↓↓↓

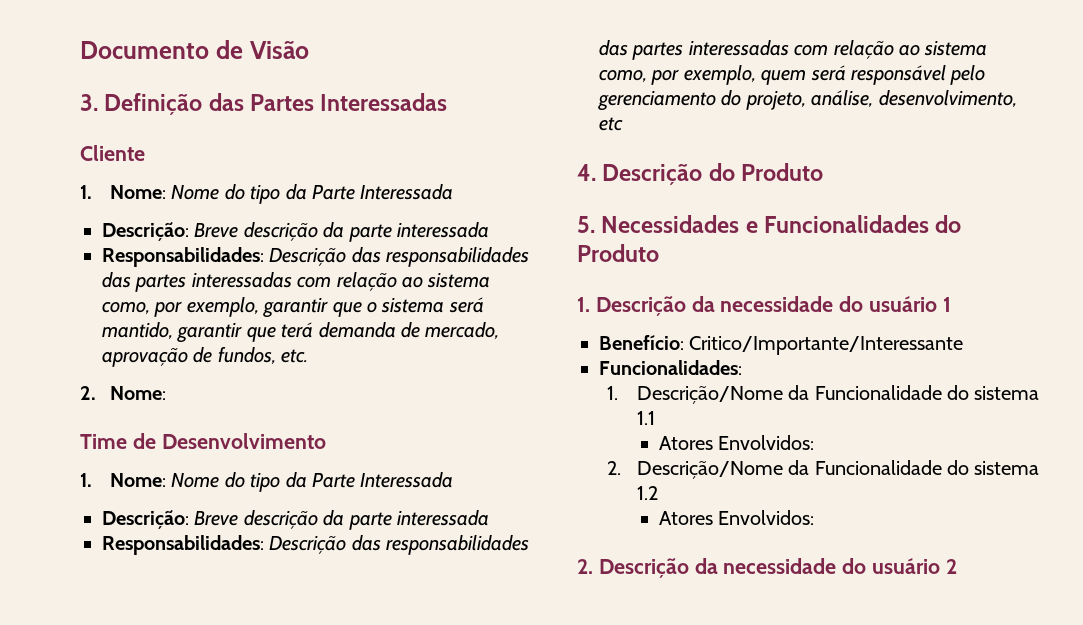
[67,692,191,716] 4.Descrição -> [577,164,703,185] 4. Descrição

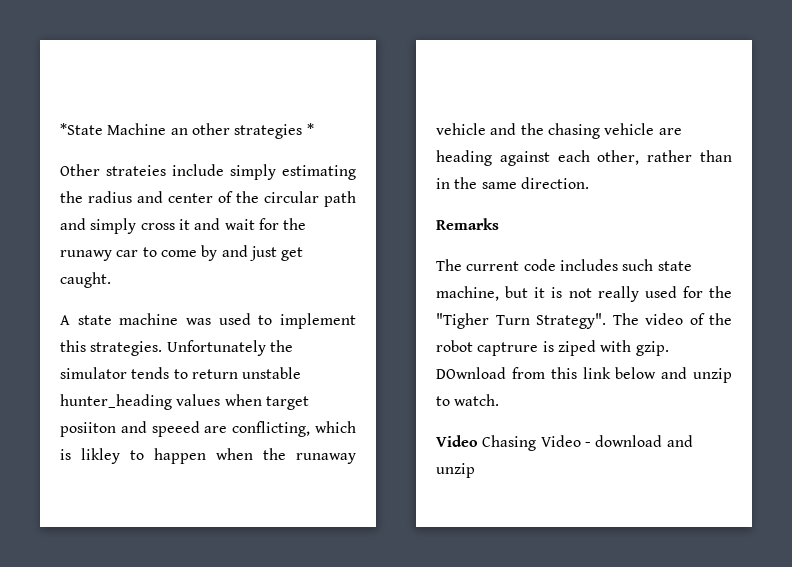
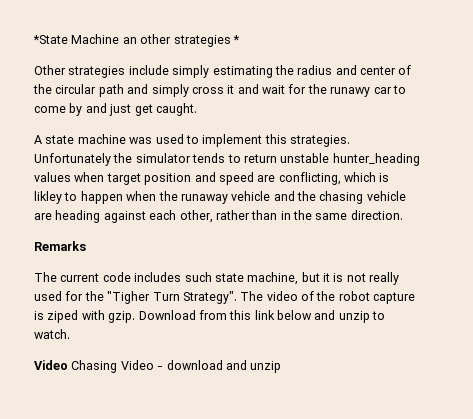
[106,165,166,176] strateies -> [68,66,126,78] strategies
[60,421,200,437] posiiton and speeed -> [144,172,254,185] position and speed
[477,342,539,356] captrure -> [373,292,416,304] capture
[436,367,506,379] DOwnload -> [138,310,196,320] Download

↑↑↑

Task directions = The answer is the whole listing retyped exactly, with pictures omitted.

Reply =
[67,692,191,716] 4.Descrição -> [577,164,703,185] 4. Descrição

[106,165,166,176] strateies -> [68,66,126,78] strategies
[60,421,200,437] posiiton and speeed -> [144,172,254,185] position and speed
[477,342,539,356] captrure -> [373,292,416,304] capture
[436,367,506,379] DOwnload -> [138,310,196,320] Download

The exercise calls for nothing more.